• **ASSIGNED TASK**:
The full set of entries is to be printed exactly, with pictures excluded.

• **RECORDS FOR THE EXERCISE**:

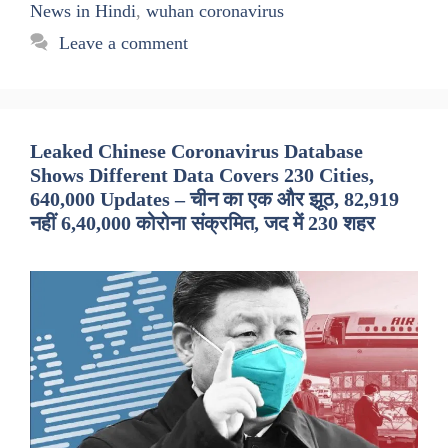
News in Hindi
,
wuhan coronavirus
Leave a comment
Leaked Chinese Coronavirus Database
Shows Different Data Covers 230 Cities,
640,000 Updates – चीन का एक और झूठ, 82,919
नहीं 6,40,000 कोरोना संक्रमित, जद में 230 शहर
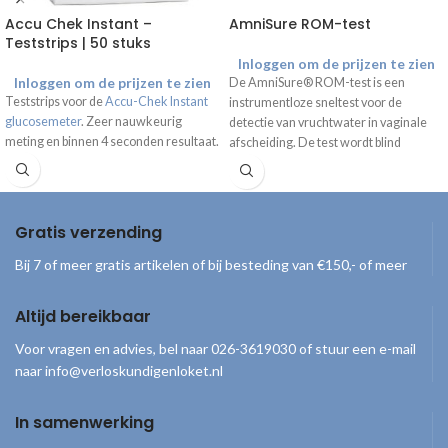
Accu Chek Instant –
AmniSure ROM-test
Teststrips | 50 stuks
Inloggen om de prijzen te zien
Inloggen om de prijzen te zien
De AmniSure® ROM-test is een
Teststrips voor de
Accu-Chek Instant
instrumentloze sneltest voor de
glucosemeter
. Zeer nauwkeurig
detectie van vruchtwater in vaginale
meting en binnen 4 seconden resultaat.
afscheiding. De test wordt blind
vaginaal afgenomen en geeft binnen 5
minuten een 99% betrouwbare uitslag.
Gratis verzending
Bij 7 of meer gratis artikelen of bij besteding van €150,- of meer
Altijd bereikbaar
Voor vragen en advies, bel naar 026-3619030 of stuur een e-mail
naar info@verloskundigenloket.nl
In samenwerking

• **RESULT OF THIS TASK**:
News in Hindi
,
wuhan coronavirus
Leave a comment
Leaked Chinese Coronavirus Database
Shows Different Data Covers 230 Cities,
640,000 Updates – चीन का एक और झूठ, 82,919
नहीं 6,40,000 कोरोना संक्रमित, जद में 230 शहर
Accu Chek Instant –
AmniSure ROM-test
Teststrips | 50 stuks
Inloggen om de prijzen te zien
Inloggen om de prijzen te zien
De AmniSure® ROM-test is een
Teststrips voor de
Accu-Chek Instant
instrumentloze sneltest voor de
glucosemeter
. Zeer nauwkeurig
detectie van vruchtwater in vaginale
meting en binnen 4 seconden resultaat.
afscheiding. De test wordt blind
vaginaal afgenomen en geeft binnen 5
minuten een 99% betrouwbare uitslag.
Gratis verzending
Bij 7 of meer gratis artikelen of bij besteding van €150,- of meer
Altijd bereikbaar
Voor vragen en advies, bel naar 026-3619030 of stuur een e-mail
naar info@verloskundigenloket.nl
In samenwerking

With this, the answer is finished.